* Extracted text *
-.-.-
Hong Kong to cull all pet shop hamsters after the mammal tests positive for Covid-19 in world first

The Hong Kong government will kill all hamsters being sold in pet shops after several hamsters at a Causeway Bay pet shop tested positive for Covid-19 – the world's first such observation.

An estimated 2,000 hamsters will be killed, including those at 34 local pet shops, as officials call upon citizens to surrender hamsters bought since December 22.

All animals including rabbits and chinchillas at the Causeway Bay pet shop and the shop's Tai Po storage house will also be killed, although none tested positive as of Tuesday afternoon.

The decision to cull the animals came as authorities have yet to scientifically confirm whether hamsters can infect humans.

The hamsters from Little Boss pet shop tested positive for the coronavirus after an employee and a 67-year-old customer were diagnosed with Covid. The customer's husband also tested preliminarily positive for the virus today.

At a regular press conference on Covid-19, Centre for Health Protection's Chuang Shuk-kwan said the customer's daughter bought a hamster at Little Boss on January 4. She headed to the shop on January 8 to exchange a cage and purchase pet food. The infected staffer took her cash.

Health officers tested 78 samples in hamsters, chinchillas, and rabbits inside the shop. Eleven samples in hamsters tested positive.

They also took 511 samples in the Tai Po storage house. Some environmental samples, including cages, tested positive. Other results are still pending.

Director of Agriculture, Fisheries and Conservation Dr. Leung Siu-fai said the two batches of hamsters in question were imported from the Netherlands on October 22 and January 7.

Leung said over 1,000 hamsters sold at the city's 34 hamster-selling pet shops will be put down, along with another 1,000 small animals from the Tai Po warehouse.

Leung also urged customers who purchased any hamsters in Hong Kong since October 22 to hand over their hamsters to health authorities while the owners of the pets will be subjected to mandatory Covid testing.

Over 150 customers who have visited Little Boss since January 7 will have to be quarantined. Around 30 workers working at the Tai Po warehouse will also be quarantined.

Asked if the government made a rash decision to kill all hamsters and disrespect life, officials said they acted out of public health concerns.
-.-.-
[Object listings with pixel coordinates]
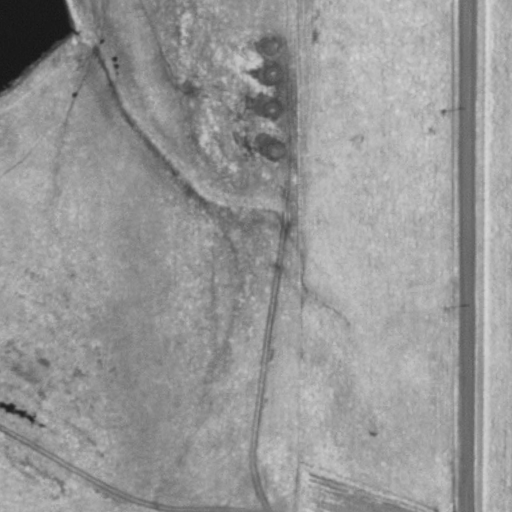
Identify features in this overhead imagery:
road: (470, 256)
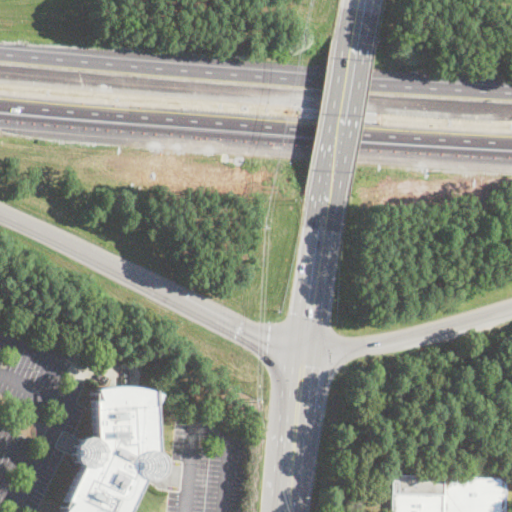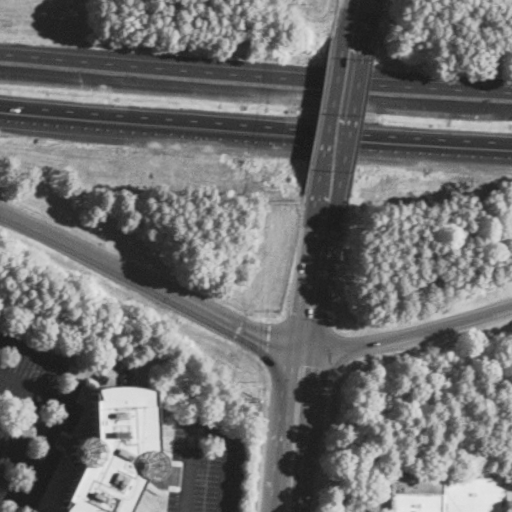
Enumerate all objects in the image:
road: (360, 5)
road: (255, 78)
road: (342, 110)
road: (255, 134)
road: (314, 279)
road: (151, 283)
traffic signals: (309, 314)
road: (408, 334)
traffic signals: (268, 340)
traffic signals: (302, 365)
road: (33, 392)
road: (69, 399)
parking lot: (35, 409)
road: (203, 429)
road: (294, 430)
building: (114, 451)
building: (114, 452)
road: (20, 457)
parking lot: (207, 463)
road: (13, 493)
building: (444, 493)
building: (445, 494)
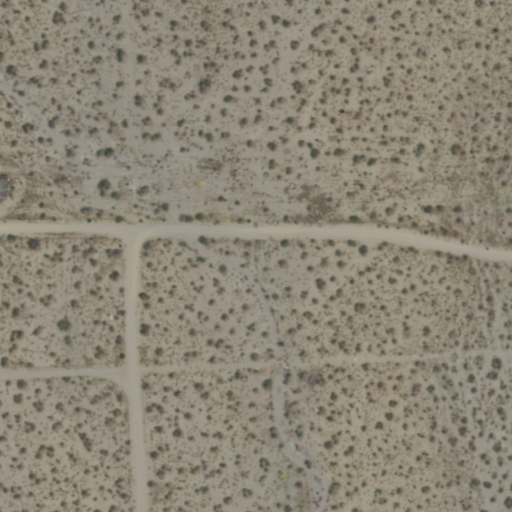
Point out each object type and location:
road: (257, 230)
road: (132, 371)
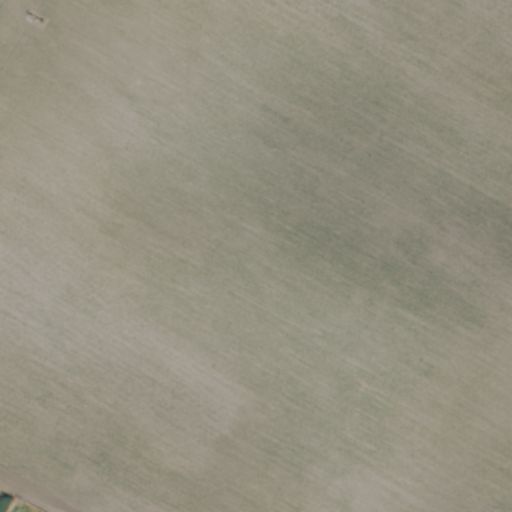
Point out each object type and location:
crop: (256, 255)
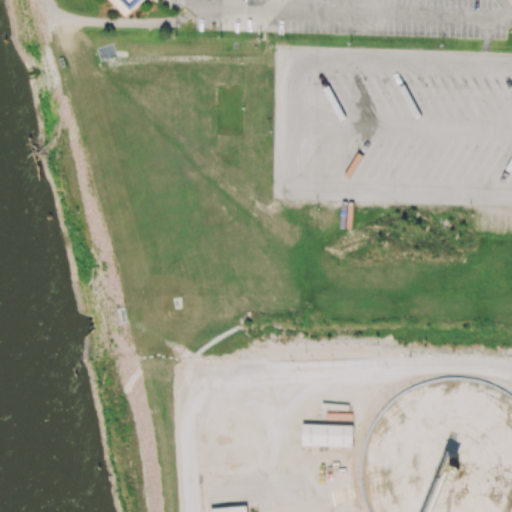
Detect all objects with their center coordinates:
road: (165, 0)
building: (126, 5)
building: (129, 5)
road: (170, 5)
road: (192, 5)
road: (349, 8)
road: (508, 9)
road: (270, 13)
parking lot: (355, 18)
road: (429, 19)
road: (510, 21)
road: (118, 25)
road: (367, 62)
road: (399, 126)
parking lot: (393, 140)
road: (369, 187)
road: (285, 370)
road: (286, 417)
building: (327, 435)
building: (327, 438)
silo: (441, 449)
building: (441, 449)
building: (231, 509)
building: (231, 509)
road: (276, 509)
-.-.-
* Work instruction A *
According to the hamster cull article, from which country were the two batches of hamsters imported?
* Work instruction B *
From the hamster cull article, copy the passage starting with "The Hong Kong" and going on through "the virus today.".

* Answer area A *
The Netherlands.

* Answer area B *
The Hong Kong government will kill all hamsters being sold in pet shops after several hamsters at a Causeway Bay pet shop tested positive for Covid-19 – the world's first such observation.

An estimated 2,000 hamsters will be killed, including those at 34 local pet shops, as officials call upon citizens to surrender hamsters bought since December 22.

All animals including rabbits and chinchillas at the Causeway Bay pet shop and the shop's Tai Po storage house will also be killed, although none tested positive as of Tuesday afternoon.

The decision to cull the animals came as authorities have yet to scientifically confirm whether hamsters can infect humans.

The hamsters from Little Boss pet shop tested positive for the coronavirus after an employee and a 67-year-old customer were diagnosed with Covid. The customer's husband also tested preliminarily positive for the virus today.